==== Data for analysis

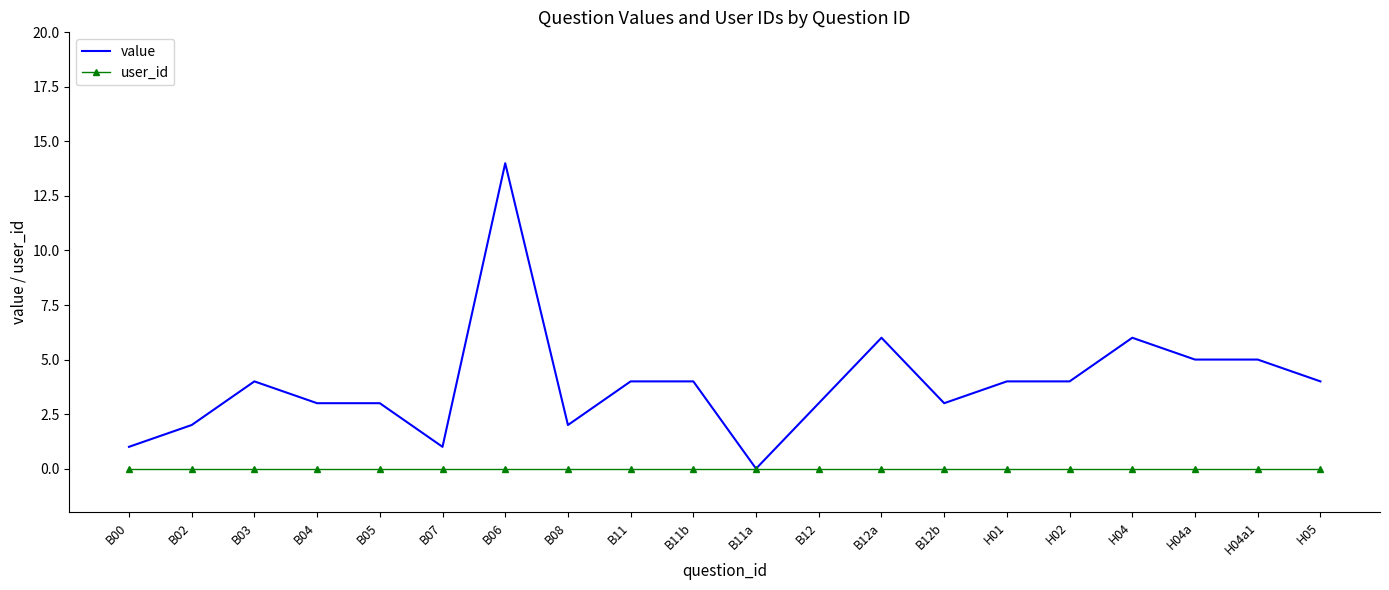

Reading left to right, transcribe all the data shown in this chart.

value: 1	2	4	3	3	1	14	2	4	4	0	3	6	3	4	4	6	5	5	4
user_id: 0	0	0	0	0	0	0	0	0	0	0	0	0	0	0	0	0	0	0	0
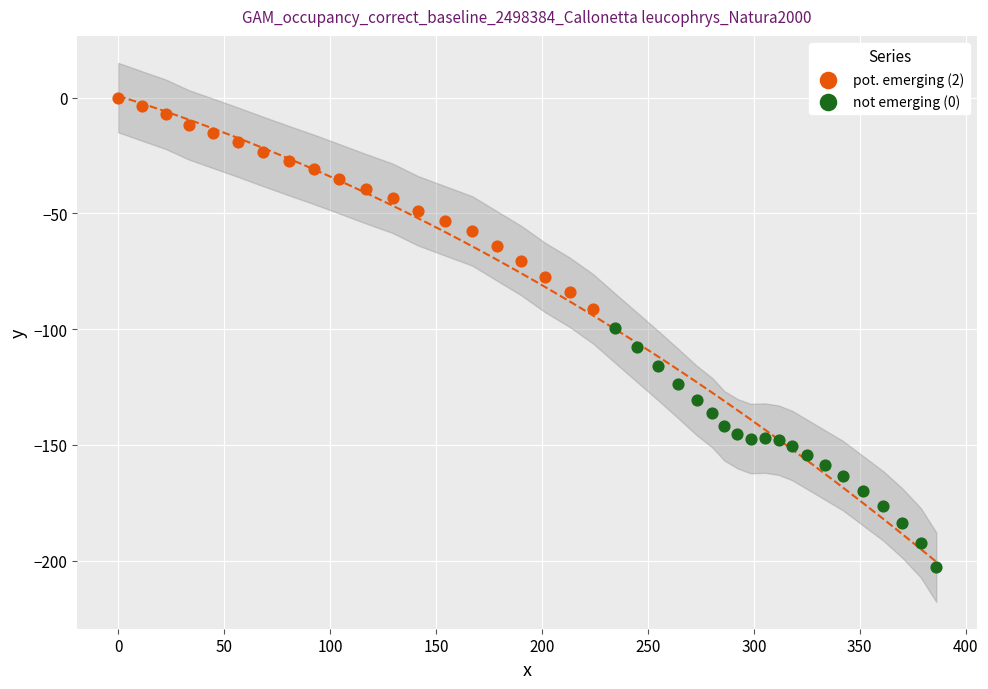

Which series has the largest Y range (max minus min)?

not emerging (0)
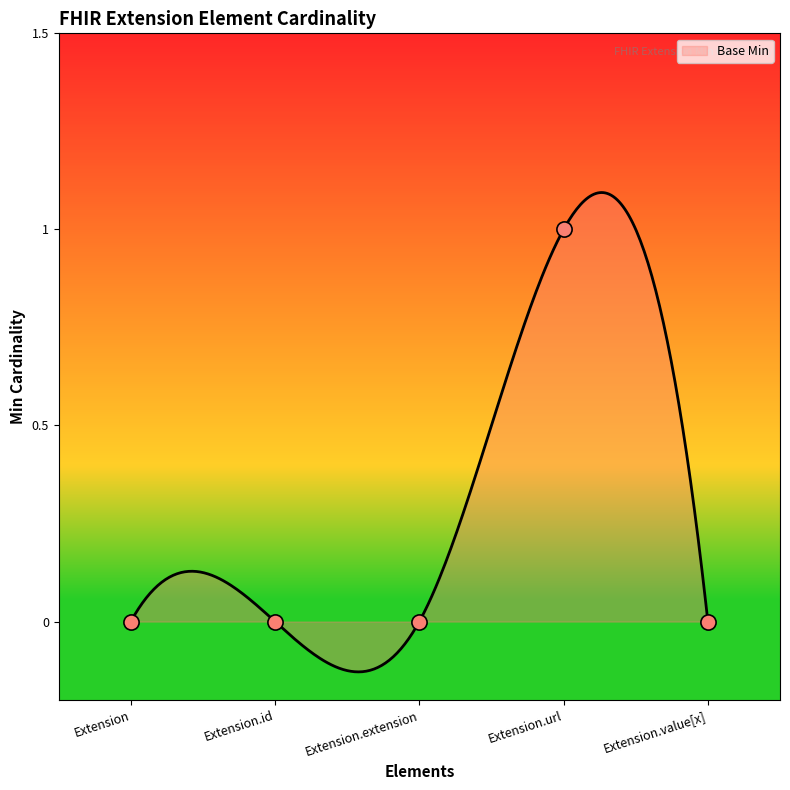

What is the change in value from Extension.extension to Extension.url?

+1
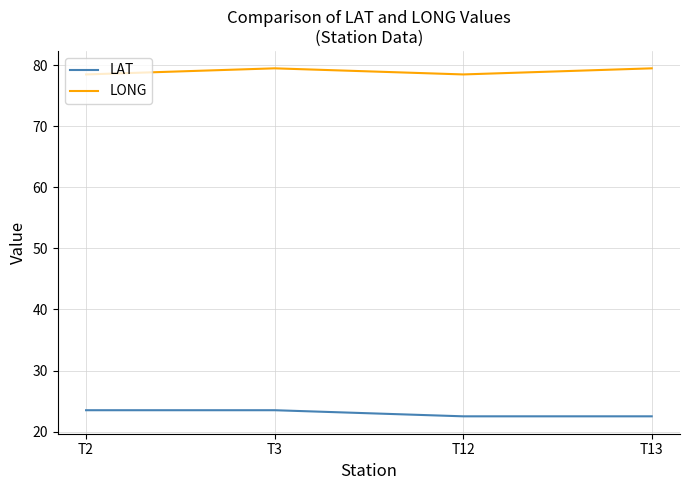

What is the total value across all series at T13?

102.0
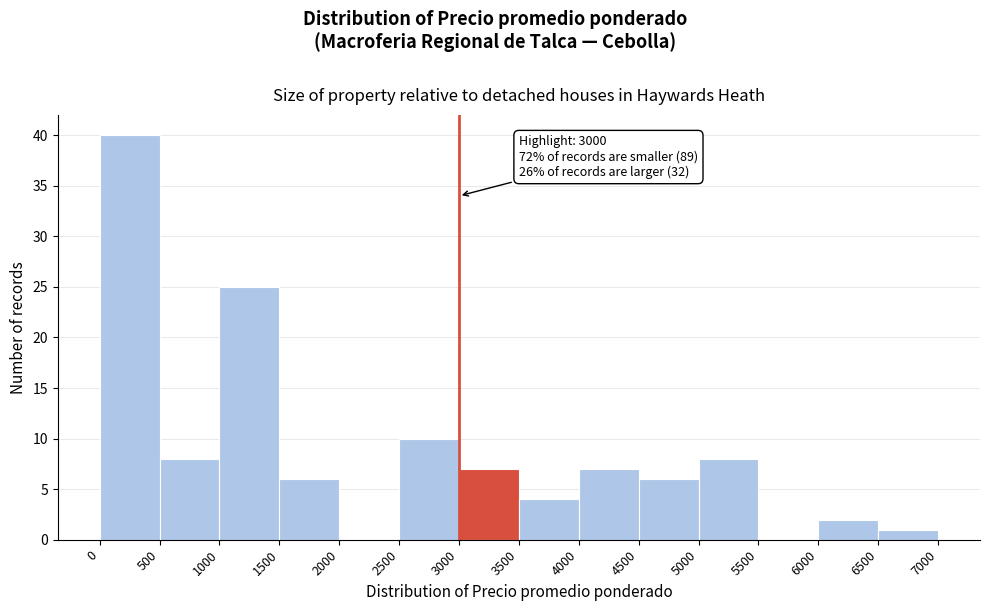

Over which range of the x-axis is the bar tallest?

0 to 500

========

■ What is needed ■
Format the lines above as a Markdown table with two columns, No. and Line, giving each line its row number. Leave out the blank lines and the pictures.

■ Answer box ■
| No. | Line |
|---|---|
| 1 | Reading left to right, transcribe all the data shown in this chart. |
| 2 | value: 1	2	4	3	3	1	14	2	4	4	0	3	6	3	4	4	6	5	5	4 |
| 3 | user_id: 0	0	0	0	0	0	0	0	0	0	0	0	0	0	0	0	0	0	0	0 |
| 4 | Which series has the largest Y range (max minus min)? |
| 5 | not emerging (0) |
| 6 | What is the change in value from Extension.extension to Extension.url? |
| 7 | +1 |
| 8 | What is the total value across all series at T13? |
| 9 | 102.0 |
| 10 | Over which range of the x-axis is the bar tallest? |
| 11 | 0 to 500 |